Der Berg, geprägt von den Weinbergen, die sich auf der Sonnenseite des Tals prächtig präsentieren, sind nur ein Vorgeschmack auf das Gesamtbild von Geschmäcker und von Geschmacksrichtungen typisch für diese Region. Wurstwaren wie der Lardo di Arnad oder solche mit traditionellem Geschmack wie die Motzetta. Natürlich jede Menge Käse, aber nicht nur das.
Der Fontina DOP aus den Almen bleibt die Königin der Tafel, doch die Kombinationen – angefangen bei den Weinen – machen die Tafeln des Aostatals zu einem’Ein kulinarisches Erlebnis, das es zu entdecken gilt
Der Wein: Rot- und Weißweine von den sonnigen Hängen des Tals
Die Berge des Aostatals sind übersät mit sonnigen Hängen und Bergrücken, auf denen die Trauben von den frühen Morgenstunden bis zum Sonnenuntergang von der Sonne gewärmt werden. Der Wein- und Gastronomie-Reise Im Aostatal kann man nur hier ansetzen und bei der Geschichte seiner Weine, die ebenso wie die des Fontina-Käses mit DOP-Gütesiegel auf Spuren von antike Epochen. Die Weine der Region spiegeln denselben Charakter ihrer Bewohner wider: robust und das Ergebnis von Anbau auf unwegsamem Gelände direkt unterhalb imposanter Berge.

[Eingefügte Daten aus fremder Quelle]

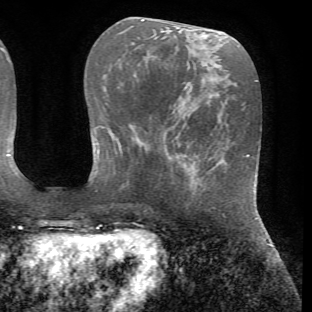
Breast MRI (dynamic contrast-enhanced), one axial slice. Cropped to one breast. Dynamic contrast-enhanced series, time point 2 of 7 at this slice position (early post-contrast). 1.5 T. TE 4.2 ms, TR 8.7 ms. 312 × 312 image matrix. Female patient.
Annotated regions visible in this slice (semi-automatic segmentation, software-assisted and operator-edited):
- enhancing-tissue mask used for the functional tumour volume (all voxels passing the contrast-enhancement thresholds inside the analysis volume; usually the tumour): bounding box [x1, y1, x2, y2] px = [187, 162, 198, 178]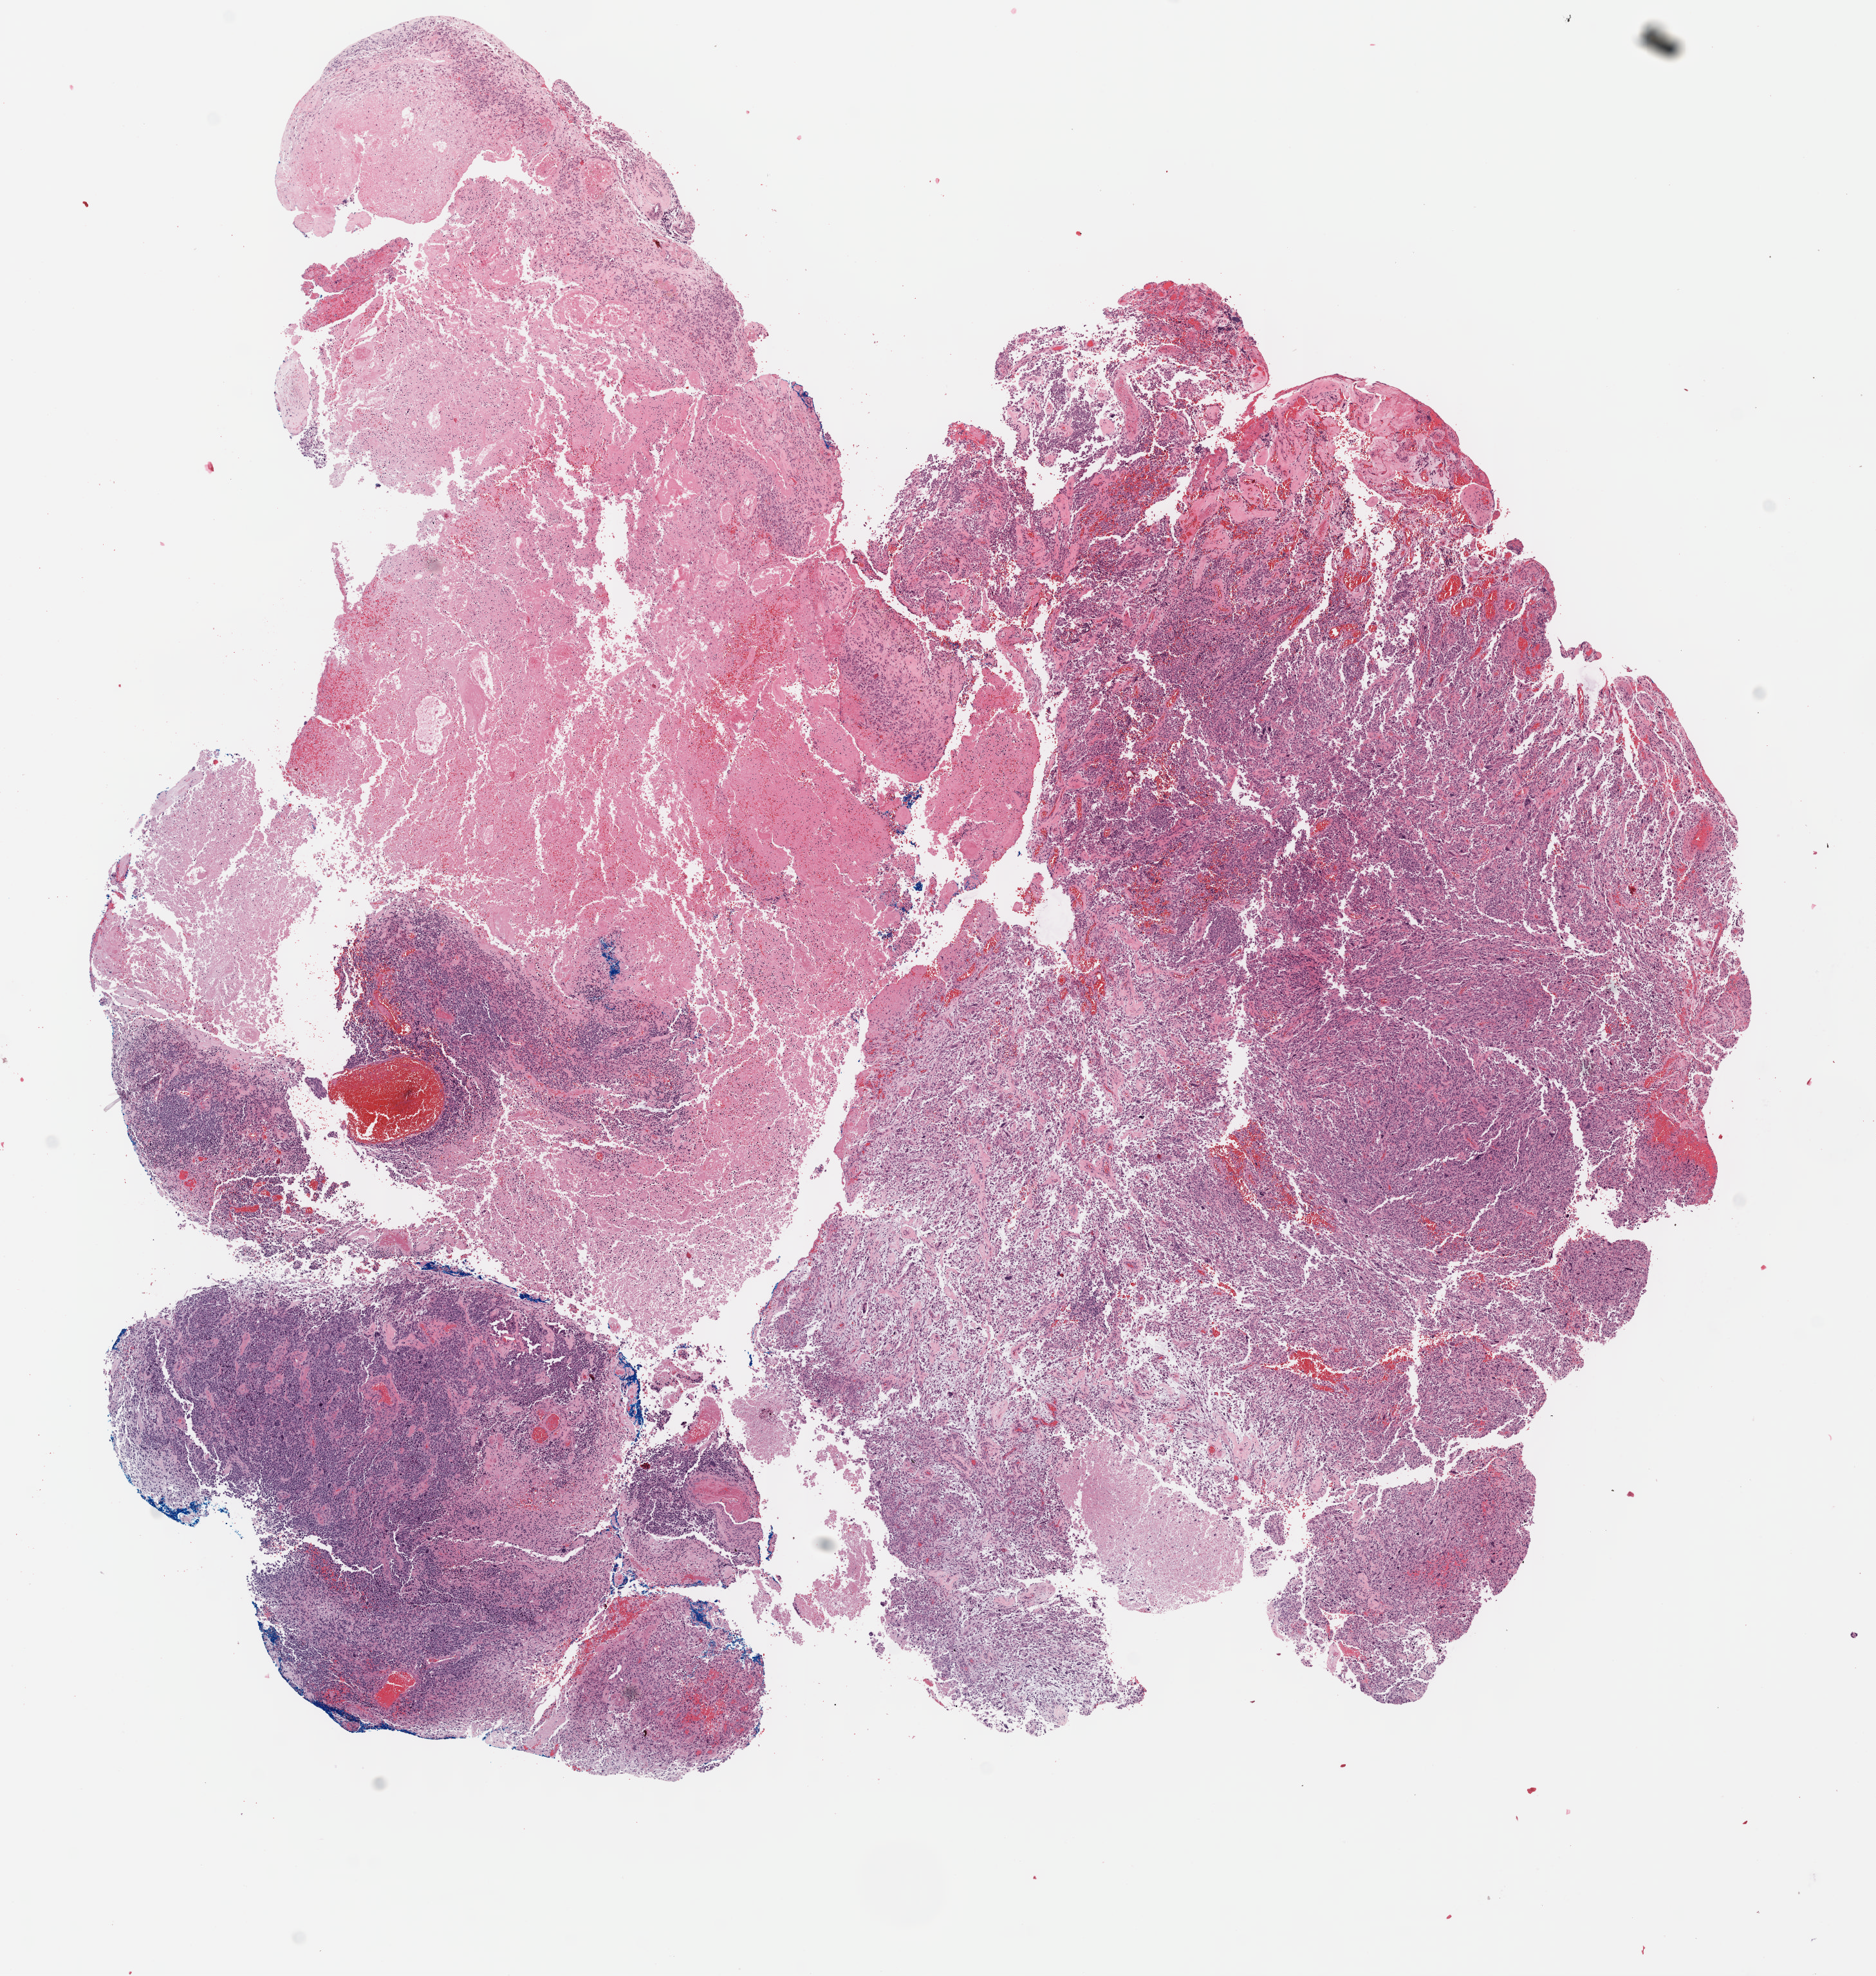
H&E-stained whole-slide image — whole scanned area (about 11.5 x 12.1 mm, slide scanned at 40x) shown as a low-resolution overview, FFPE section, primary tumour sample from the brain. Male patient; age at initial diagnosis 39 years.
* histologic diagnosis: Glioblastoma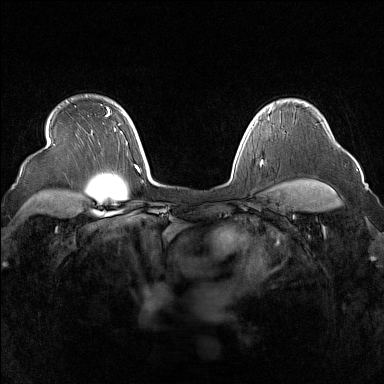
Breast MRI (dynamic contrast-enhanced), one axial slice; slice 123 of 160 in the series (ordered by position); dynamic contrast-enhanced series, time point 2 of 7 at this slice position (early post-contrast); 1.5 T; TE 1.8 ms, TR 5 ms; 1 mm slice thickness; 384 × 384 image matrix, field of view 340 × 340 mm. Female patient.
Outlined on this slice (semi-automatic segmentation, software-assisted and operator-edited):
- enhancing-tissue mask used for the functional tumour volume (all voxels passing the contrast-enhancement thresholds inside the analysis volume; usually the tumour): bounding box <268,107,272,113> (left, top, right, bottom; pixels)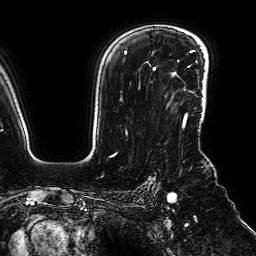
Breast MRI (dynamic contrast-enhanced), one axial slice; slice 54 of 64 in the series (ordered by position); cropped to one breast; dynamic contrast-enhanced series, time point 2 of 7 at this slice position (early post-contrast); 1.5 T; TE 2.6 ms, TR 5.2 ms; 2.5 mm slice thickness; 256 × 256 image matrix, field of view 230 × 230 mm. Female patient.
Structures marked on this image (semi-automatic segmentation, software-assisted and operator-edited):
- enhancing-tissue mask used for the functional tumour volume (all voxels passing the contrast-enhancement thresholds inside the analysis volume; usually the tumour): bounding box (x1, y1, x2, y2) in pixels: (184, 102, 205, 120)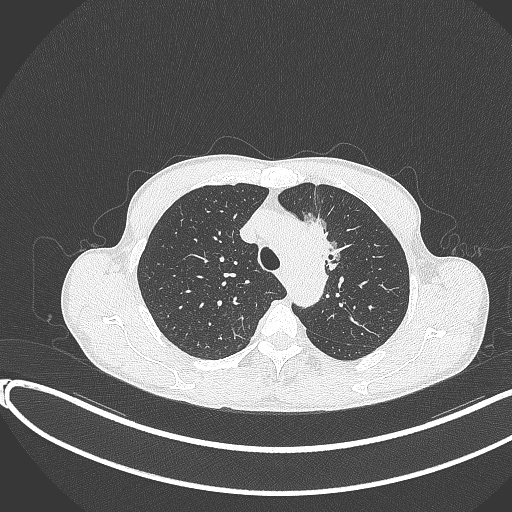
Chest CT, one axial slice; position 289 of 374 along the scan axis; 120 kVp; lung window (W 1500 / L -600 HU); 1 mm slice thickness; 512 × 512 image matrix, field of view 400 × 400 mm. Patient: male, 58 years. Case-level facts recorded for this patient, not image findings: clinical TNM (as recorded): T1c N1 M0.
Outlined on this slice (bounding box drawn by a radiologist):
- lung tumour (recorded histology: adenocarcinoma): bounding box [x1, y1, x2, y2] px = [298, 205, 348, 277]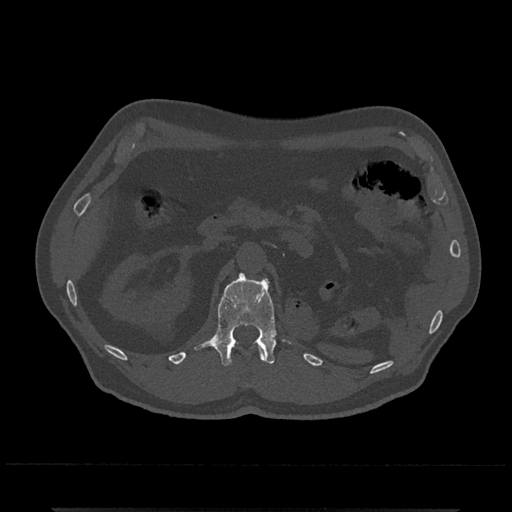
CT including the spine, one axial slice; slice 374 of 797 in the series (ordered by position); 120 kVp; bone window (W 1800 / L 400 HU); 0.5 mm slice thickness; 512 × 512 image matrix, field of view 393 × 393 mm. Patient: male, 67 years. Case-level facts recorded for this patient, not image findings: primary cancer: prostate.
Annotated regions visible in this slice (semi-automatic segmentation, software-assisted and operator-edited):
- L1 vertebra: bounding box (x1, y1, x2, y2) in pixels: (193, 272, 298, 366)
- T12 vertebra: (259, 346, 266, 361)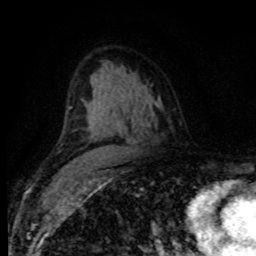
Breast MRI (dynamic contrast-enhanced), one axial slice. Position 52 of 80 along the scan axis. Cropped to one breast. Dynamic contrast-enhanced series, time point 2 of 8 at this slice position (early post-contrast). 1.5 T. TE 4.2 ms, TR 7.1 ms. 2 mm slice thickness. 256 × 256 image matrix, field of view 155 × 155 mm. Female patient.
Outlined on this slice (semi-automatic segmentation, software-assisted and operator-edited):
- enhancing-tissue mask used for the functional tumour volume (all voxels passing the contrast-enhancement thresholds inside the analysis volume; usually the tumour): bounding box <69,107,71,109> (left, top, right, bottom; pixels)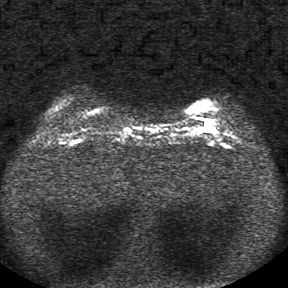
Breast MRI, one axial slice. Slice 6 of 34 in the series (ordered by position). Diffusion-weighted series; image 2 of 4 stored at this slice position (different b-values; order by instance number). 1.5 T. 5 mm slice thickness. 288 × 288 image matrix. Female patient.
Outlined on this slice (expert manual segmentation):
- tumour on diffusion-weighted imaging: bounding box [x1, y1, x2, y2] px = [202, 126, 215, 131]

Seit 1900 hat der Wein aus dem Aostatal seine alte Tradition wiederentdeckt und sich in der Neuzeit im Zuge der Gründung von Weingütern weiterentwickelt, die heute eine’große Auswahl an DOC-Weinen, in ganz Italien und auf internationaler Ebene verbreitet. Zu den rot Dazu gehören der Arnad-Montjovet, Donnas, Gamay, Merlot, Nebbiolo, Pinot Noir und die alte Rebsorte Syrah. Auch die Weiße Chardonnay, aber auch Müller-Thurgau, Petite Arvine, Pinot Grigio und Prié Blanc. Sehr eigenwillig, wenig säurehaltig und mit interessanten Nuancen ist auch der Rosé auf Nebbiolo-Basis. Weniger bekannt, aber durchaus begehrt sind die Passito-Weine aus Chardonnay Vendemmia Tardiva und Pinot Grigio Vendemmia Tardiva. Und schließlich, ebenfalls aus Nebbiolo, sollten Sie sich die Aromen der Grappa des Aostatals.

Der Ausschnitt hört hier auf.